ジョン・ニュートン。難破事故後、改悛した彼は黒人奴隷にも同情的になり、奴隷船の環境も改善された。だが、完全に奴隷貿易から足を洗うにはさらに数年を要した。
当時の奴隷船の内部。長い航海の中で、感染症や
脱水症状、栄養失調で死ぬ者も多く、それらは弔われることもなく海に捨てられた。

 南部生まれで黒人音楽を愛したエルヴィスは、ゴスペル部門でグラミー賞を獲得したことを終生誇りにしていたという。

♪驚くばかりの神の恵み
 何と美しい響きであろうか
 私のような者までも救ってくださる

♪道を踏み外しさまよっていた私を
 神は救い上げてくださり
 今まで見えなかった神の恵みを
 今は見出すことができる

 日本人だとやはり本田美奈子か。

 その名の通り、盲目のゴスペル・グループ、ブラインド・ボーイ・オブ・アラバマの、このバージョンが痺れるほどカッコいい。ちょっと『朝日のあたる家』ぽいですね。ようやく、ニューオリンズに戻ってきたかな。

 
 さて、ニューオリンズといえば、名物ともいえる「お葬式」についても触れておきたい。中学のとき、音楽の先生が、あの『聖者の行進』(When The Saint Go Marching In)は、お葬式のときよく演奏される曲だといって驚いたことがある。あんなにぎやかで明るい曲がお葬式に!? 今思うと、先生の言っていたのは、ニューオリンズの話だったのである。

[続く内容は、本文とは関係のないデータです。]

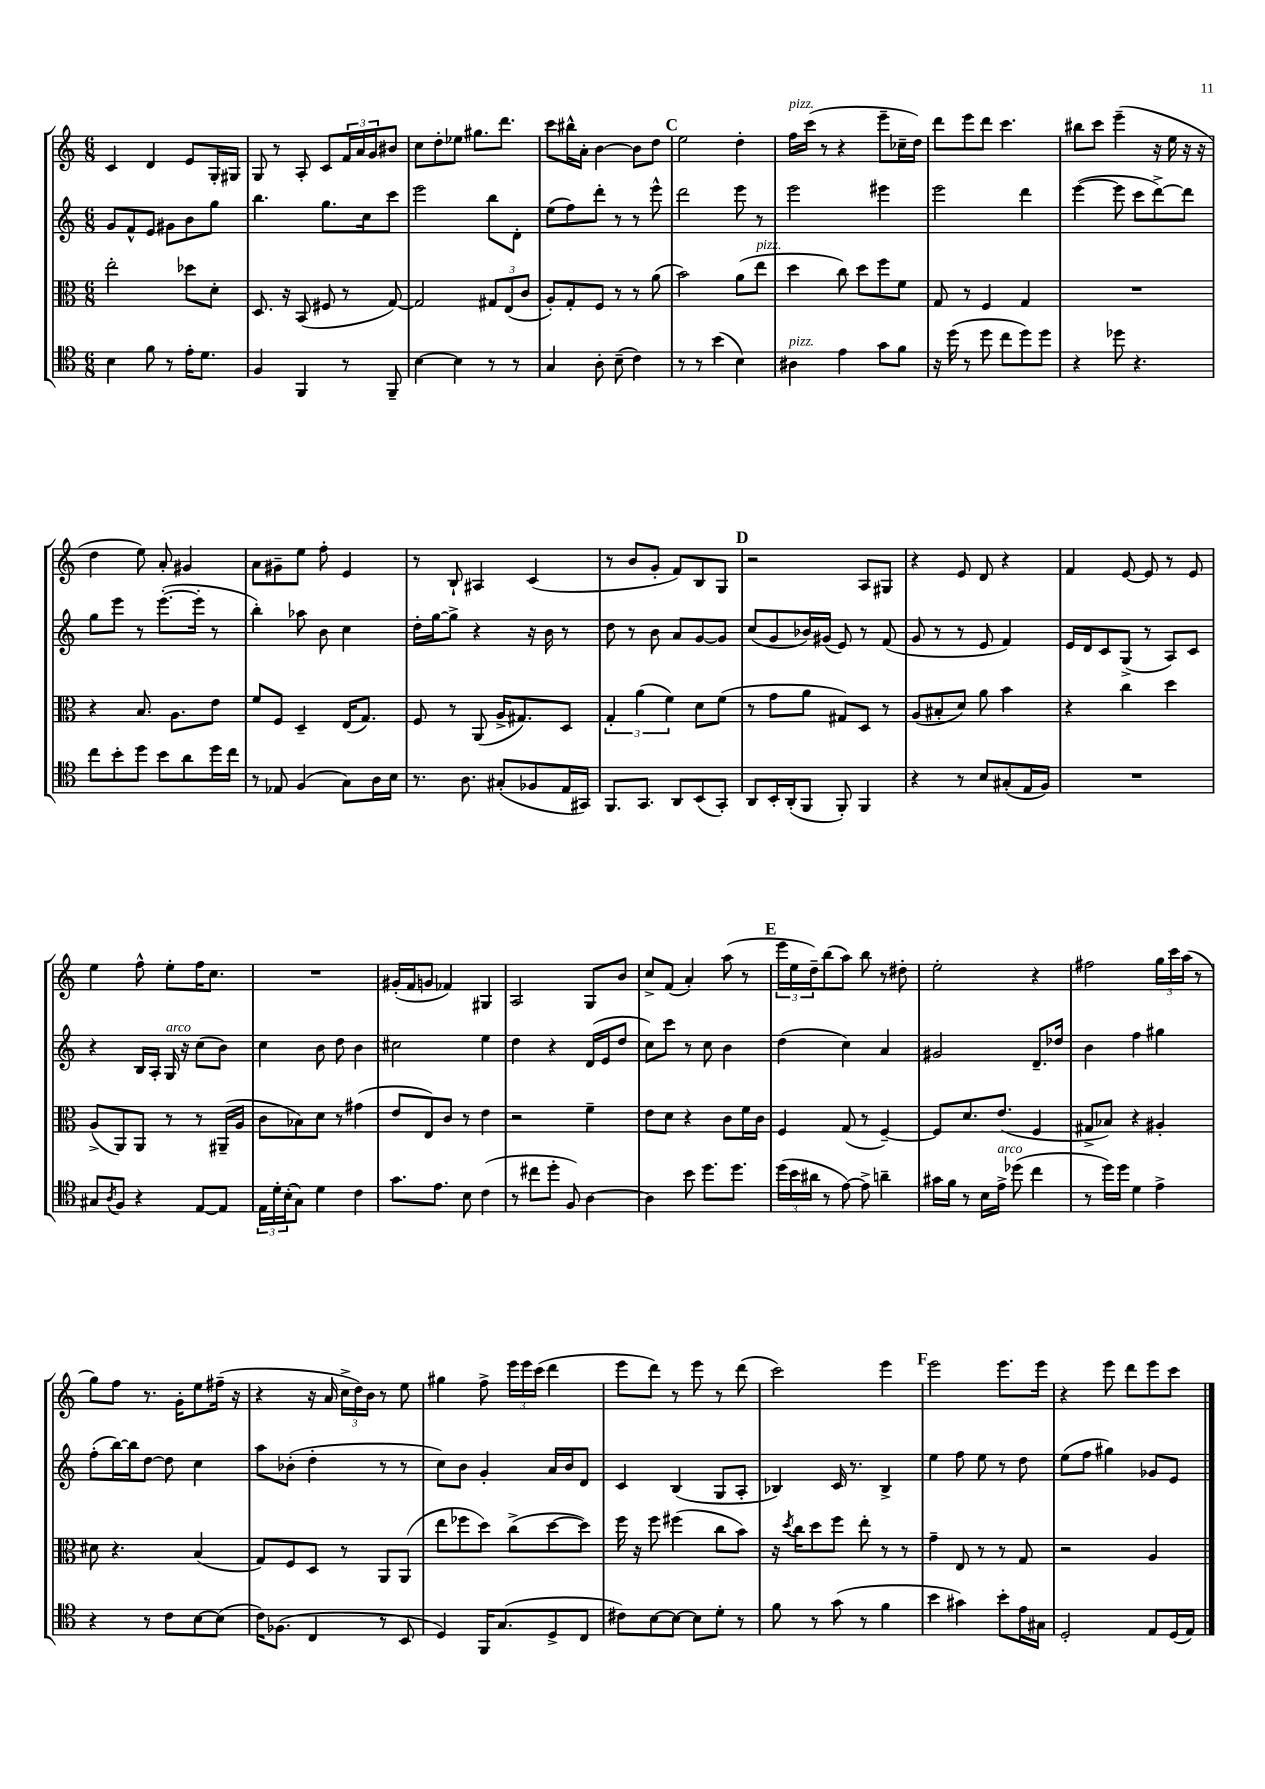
<<
\new StaffGroup <<
\new Staff = "s0" {
    \clef treble \key c \major \numericTimeSignature \time 6/8
    c'4 d'4 e'8 g16-. gis16 |
    g8 r8 a8-. c'8 \tuplet 3/2 { f'16 a'16 g'16 } bis'8 |
    c''8 d''8-. ees''8 gis''8. d'''8. |
    c'''8 bis''16-^ a'16-. b'4~ b'8 d''8 |
    \mark \markup { \bold "C" } e''2 d''4-. |
    f''16^\markup { \italic "pizz." } c'''16( r8 r4 e'''8-- ces''16-- d''16) |
    d'''8 e'''8 d'''8 c'''4. |
    bis''8 c'''8 e'''4--( r16 e''16 r16 r16 |
    d''4 e''8) a'8-. gis'4 |
    a'8 gis'8-- e''8 f''8-. e'4 |
    r8 b8-! ais4 c'4( |
    r8 b'8 g'8-. f'8) b8 g8 |
    \mark \markup { \bold "D" } r2 a8 gis8 |
    r4 e'8 d'8 r4 |
    f'4 e'8~ e'8 r8 e'8 |
    e''4 f''8-^ e''8-. f''16 c''8. |
    R2. |
    gis'16-.( f'16 g'8 fes'4) gis4 |
    a2 g8 b'8 |
    c''8-> f'8( a'4-.) a''8( r8 |
    \mark \markup { \bold "E" } \tuplet 3/2 { e'''16 e''16 d''16--) } b''8( a''8) b''8 r8 dis''8-. |
    e''2-. r4 |
    fis''2 \tuplet 3/2 { g''16 c'''16 a''16( } r8 |
    g''8) f''8 r8. g'16-. e''8 fis''16--( r16 |
    r4 r16 a'16 \tuplet 3/2 { c''16-> d''16) b'16 } r8 e''8 |
    gis''4 f''8-> \tuplet 3/2 { e'''16 e'''16 c'''16( } d'''4 |
    e'''8 d'''8) r8 e'''8 r8 d'''8( |
    c'''2) e'''4 |
    \mark \markup { \bold "F" } e'''2 e'''8. e'''16 |
    r4 e'''8 d'''8 e'''8 c'''8 \bar "|." |
}
\new Staff = "s1" {
    \clef treble \key c \major \numericTimeSignature \time 6/8
    g'8 f'8-^ e'8 gis'8 b'8 g''8 |
    b''4. g''8. c''16 c'''8 |
    e'''2 b''8 d'8-. |
    e''8( f''8) d'''8-. r8 r8 e'''8-^ |
    \mark \markup { \bold "C" } d'''2 e'''8 r8 |
    e'''2 eis'''4 |
    e'''2 d'''4 |
    e'''4~( e'''8 c'''8 d'''8~->) d'''8 |
    g''8 e'''8 r8 e'''8.~-.( e'''16-. r8 |
    b''4-.) aes''8 b'8 c''4 |
    d''16-. g''16~ g''8-> r4 r16 b'16 r8 |
    d''8 r8 b'8 a'8 g'8~ g'8 |
    \mark \markup { \bold "D" } c''8( g'8 bes'16) gis'16( e'8) r8 f'8( |
    g'8 r8 r8 e'8 f'4) |
    e'16 d'16 c'8 g8->( r8 a8) c'8 |
    r4 b16 a16-. g16^\markup { \italic "arco" } r16 c''8( b'8) |
    c''4 b'8 d''8 b'4 |
    cis''2 e''4 |
    d''4 r4 d'16( e'16 d''8 |
    c''8) c'''8 r8 c''8 b'4 |
    \mark \markup { \bold "E" } d''4( c''4) a'4 |
    gis'2 d'8.-- des''16 |
    b'4 f''4 gis''4 |
    f''8-.( b''16~) b''16 d''8~ d''8 c''4 |
    a''8 bes'8-.( d''4-. r8 r8 |
    c''8) b'8 g'4-. a'16 b'16 d'8 |
    c'4 b4( g8 a8-. |
    bes4) c'16 r8. bes4-> |
    \mark \markup { \bold "F" } e''4 f''8 e''8 r8 d''8 |
    e''8( f''8 gis''4) ges'8 e'8 \bar "|." |
}
\new Staff = "s2" {
    \clef alto \key c \major \numericTimeSignature \time 6/8
    e''2-. des''8 d'8-. |
    d8. r16 b,8( fis8 r8 g8~) |
    g2 \tuplet 3/2 { gis8 e8( c'8 } |
    a8-.) g8-. f8 r8 r8 a'8( |
    \mark \markup { \bold "C" } b'2) a'8( e''8^\markup { \italic "pizz." } |
    d''4 c''8) d''8 f''8 f'8 |
    g8 r8 f4 g4 |
    R2. |
    r4 b8. a8. e'8 |
    f'8 f8 d4-- e16( g8.) |
    f8 r8 a,8( a16-> gis8.) d8 |
    \tuplet 3/2 { g4-. a'4( f'4) } d'8 f'8( |
    \mark \markup { \bold "D" } r8 g'8 a'8 gis8) d8 r8 |
    a8( bis8-. d'8) a'8 b'4 |
    r4 c''4 d''4 |
    a8->( a,8) a,8 r8 r8 ais,16--( a16 |
    c'8 bes8) d'8 r8 gis'4( |
    e'8 e8) c'8 r8 e'4 |
    r2 f'4-- |
    e'8 d'8 r4 c'8 f'16 c'16 |
    \mark \markup { \bold "E" } f4 g8( r8 f4~--) |
    f8 d'8. e'8.( f4 |
    gis8-> bes8) r4 ais4-. |
    dis'8 r4. b4( |
    g8) f8 d8 r8 a,8 a,8( |
    e''8 fes''8 d''8) c''8->( d''8~ d''8) |
    f''16 r16 f''8 fis''4( c''8 b'8) |
    r16 \acciaccatura { d''8 } c''16 d''8 f''8 e''8-. r8 r8 |
    \mark \markup { \bold "F" } g'4-- e8 r8 r8 g8 |
    r2 a4 \bar "|." |
}
\new Staff = "s3" {
    \clef tenor \key c \major \numericTimeSignature \time 6/8
    b4 f'8 r8 e'16-. d'8. |
    f4 f,4 r8 f,8-- |
    b4~ b4 r8 r8 |
    g4 a8-. b8--( c'4) |
    \mark \markup { \bold "C" } r8 r8 b'4( b4) |
    ais4^\markup { \italic "pizz." } e'4 g'8 f'8 |
    r16 d''16( r8 d''8 c''8 d''8) d''8 |
    r4 des''8 r4. |
    c''8 b'8-. d''8 b'8 a'8 d''16 c''16 |
    r8 ees8 f4( g8) a16 b16 |
    r8. a8. gis8-.( fes8 e16 gis,16) |
    f,8. g,8. a,8 b,8( g,8-.) |
    \mark \markup { \bold "D" } a,8 b,16-. a,16-.( f,8 f,8-.) f,4 |
    r4 r8 b8 gis8-.( e16 f16) |
    R2. |
    gis8 \acciaccatura { a8 } f8 r4 e8~ e8 |
    \tuplet 3/2 { e16 d'16-. b16-.( } g8) d'4 c'4 |
    g'8. e'8. b8 c'4( |
    r8 cis''8 d''8-. f8) a4~ |
    a4 b'8 d''8. d''8. |
    \mark \markup { \bold "E" } \tuplet 3/2 { d''16( b'16 ais'16 } r8 e'8~) e'8-> a'4-- |
    gis'16 f'16 r8 b16 e'16->^\markup { \italic "arco" } des''8( c''4 |
    r8 d''16) d''16 d'4 e'4-> |
    r4 r8 c'8 b8~ b8( |
    c'16) fes8.( c4 r8 b,8 |
    d4) f,16 g8.( d8-> c8 |
    cis'8) b8~ b8~ b8 d'8-. r8 |
    f'8 r8 g'8( r8 f'4 |
    \mark \markup { \bold "F" } b'4 gis'4) b'8-. e'16 gis16 |
    d2-. e8 d16( e16) \bar "|." |
}
>>
>>
\layout { \context { \Score \remove "Bar_number_engraver" } }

 ニューオリンズのお葬式は陽気でにぎやかだ。葬列にはブラスバンドが出て、最初はしめやかに、しだいに「我慢できんわい」とばかりにブンブカジャンジャンと。葬列に加わっていた人も黒い傘を広げて踊り出す。『聖者の行進』は、まさにお葬式のスタンドナンバーだったのだ(『アメージング・グレイス』もお葬式では陽気に)。こうやってみんなで楽しく、天国に送ってあげるというのも素敵。僕もそうしてほしいな。
 前編で紹介したポール・サイモンのTake Me To Mardi Grasの曲のラストを飾るオンワード・ブラス・バンドも数多くの葬式で演奏している。

こんなレコードまで出ているのは知らなかった。多分、今では入手は難しいかも。

▼映画『007死ぬのは奴らだ』(1973)の冒頭に登場するニューオリンズのお葬式。

▼ニューオリンズを代表するシンガー・ソングライターでプロデューサー、アラン・トゥーサンのお葬式(もちろん本物)は、とびきりにぎやかだった。

▼アラン・トゥーサンの代表曲のひとつ『Yes We Can Can』。ジャケ写はまさに。曲も最高にイカすぜ。

 ニューオリンズに行ってぜひマルディ・グラとお葬式を見てみたい、なんていうと不謹慎かな。

(追記)いわゆるポリコレ旋風の煽りで、ストーンズも『ブラウン・シュガー』を演奏しづらくなっているようだ。ミックは、いずれセットリストから外すことになるだろうと言っている。黒人のティナ・ターナーが楽しそうにこの曲をデュエットしていたのにね。